Extracted page text data

Segment Open

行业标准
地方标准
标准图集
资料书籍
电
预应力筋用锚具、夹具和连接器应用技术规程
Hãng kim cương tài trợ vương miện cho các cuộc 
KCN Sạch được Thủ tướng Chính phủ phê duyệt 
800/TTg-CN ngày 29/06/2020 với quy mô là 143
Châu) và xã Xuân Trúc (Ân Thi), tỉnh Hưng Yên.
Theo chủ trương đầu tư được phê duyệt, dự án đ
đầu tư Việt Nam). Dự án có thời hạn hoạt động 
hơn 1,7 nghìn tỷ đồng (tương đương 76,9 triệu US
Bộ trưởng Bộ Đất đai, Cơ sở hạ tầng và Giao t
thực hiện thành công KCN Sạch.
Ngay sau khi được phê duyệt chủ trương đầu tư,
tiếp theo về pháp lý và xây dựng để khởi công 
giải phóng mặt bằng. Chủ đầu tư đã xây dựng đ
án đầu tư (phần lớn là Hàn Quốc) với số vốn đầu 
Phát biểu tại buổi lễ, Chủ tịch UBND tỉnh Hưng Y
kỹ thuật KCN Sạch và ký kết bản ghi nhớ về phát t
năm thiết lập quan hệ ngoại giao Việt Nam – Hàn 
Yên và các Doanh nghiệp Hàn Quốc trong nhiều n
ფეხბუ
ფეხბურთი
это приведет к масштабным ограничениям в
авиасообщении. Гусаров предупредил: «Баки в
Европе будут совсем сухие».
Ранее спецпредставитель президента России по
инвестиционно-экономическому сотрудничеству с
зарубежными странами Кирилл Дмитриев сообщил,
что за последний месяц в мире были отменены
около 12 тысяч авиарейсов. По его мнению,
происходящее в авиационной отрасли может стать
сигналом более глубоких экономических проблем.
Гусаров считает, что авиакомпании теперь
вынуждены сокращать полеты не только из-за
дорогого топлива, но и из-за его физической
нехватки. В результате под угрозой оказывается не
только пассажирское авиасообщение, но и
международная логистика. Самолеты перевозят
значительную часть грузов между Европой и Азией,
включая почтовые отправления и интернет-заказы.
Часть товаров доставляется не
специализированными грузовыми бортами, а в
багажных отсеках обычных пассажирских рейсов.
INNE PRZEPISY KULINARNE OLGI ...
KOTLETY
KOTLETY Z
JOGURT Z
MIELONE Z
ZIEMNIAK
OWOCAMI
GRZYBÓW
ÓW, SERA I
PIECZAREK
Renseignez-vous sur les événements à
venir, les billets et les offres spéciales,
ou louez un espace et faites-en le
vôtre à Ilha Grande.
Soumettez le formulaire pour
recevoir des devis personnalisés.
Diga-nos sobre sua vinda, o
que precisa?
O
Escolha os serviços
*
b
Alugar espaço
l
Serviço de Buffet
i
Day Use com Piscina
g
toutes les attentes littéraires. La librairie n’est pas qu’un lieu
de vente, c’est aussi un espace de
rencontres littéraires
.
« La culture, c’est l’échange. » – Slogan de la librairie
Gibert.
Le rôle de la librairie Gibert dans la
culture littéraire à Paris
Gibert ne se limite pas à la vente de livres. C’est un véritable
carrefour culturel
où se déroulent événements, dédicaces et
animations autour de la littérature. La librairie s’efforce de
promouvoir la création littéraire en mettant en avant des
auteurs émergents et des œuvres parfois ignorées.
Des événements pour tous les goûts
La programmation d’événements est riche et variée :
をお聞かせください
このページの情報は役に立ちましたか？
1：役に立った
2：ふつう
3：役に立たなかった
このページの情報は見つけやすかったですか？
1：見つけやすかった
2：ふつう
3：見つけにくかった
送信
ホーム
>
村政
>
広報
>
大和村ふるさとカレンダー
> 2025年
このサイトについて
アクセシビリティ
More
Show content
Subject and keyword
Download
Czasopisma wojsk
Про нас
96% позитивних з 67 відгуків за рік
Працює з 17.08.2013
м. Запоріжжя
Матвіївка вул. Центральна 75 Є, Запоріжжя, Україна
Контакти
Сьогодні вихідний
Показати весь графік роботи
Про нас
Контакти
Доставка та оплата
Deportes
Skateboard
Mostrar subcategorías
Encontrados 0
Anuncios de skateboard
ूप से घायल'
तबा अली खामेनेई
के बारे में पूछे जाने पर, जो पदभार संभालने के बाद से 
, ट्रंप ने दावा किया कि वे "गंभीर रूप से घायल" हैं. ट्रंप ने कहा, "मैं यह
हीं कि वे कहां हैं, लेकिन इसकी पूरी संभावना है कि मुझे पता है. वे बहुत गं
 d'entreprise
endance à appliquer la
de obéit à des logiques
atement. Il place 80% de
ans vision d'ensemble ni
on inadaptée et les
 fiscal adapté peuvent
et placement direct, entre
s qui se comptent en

Segment Closed

*Task directions*
Find every line in the records that has the word "duyệt". Copy those lines.

*Exercise result*
KCN Sạch được Thủ tướng Chính phủ phê duyệt 
Theo chủ trương đầu tư được phê duyệt, dự án đ
Ngay sau khi được phê duyệt chủ trương đầu tư,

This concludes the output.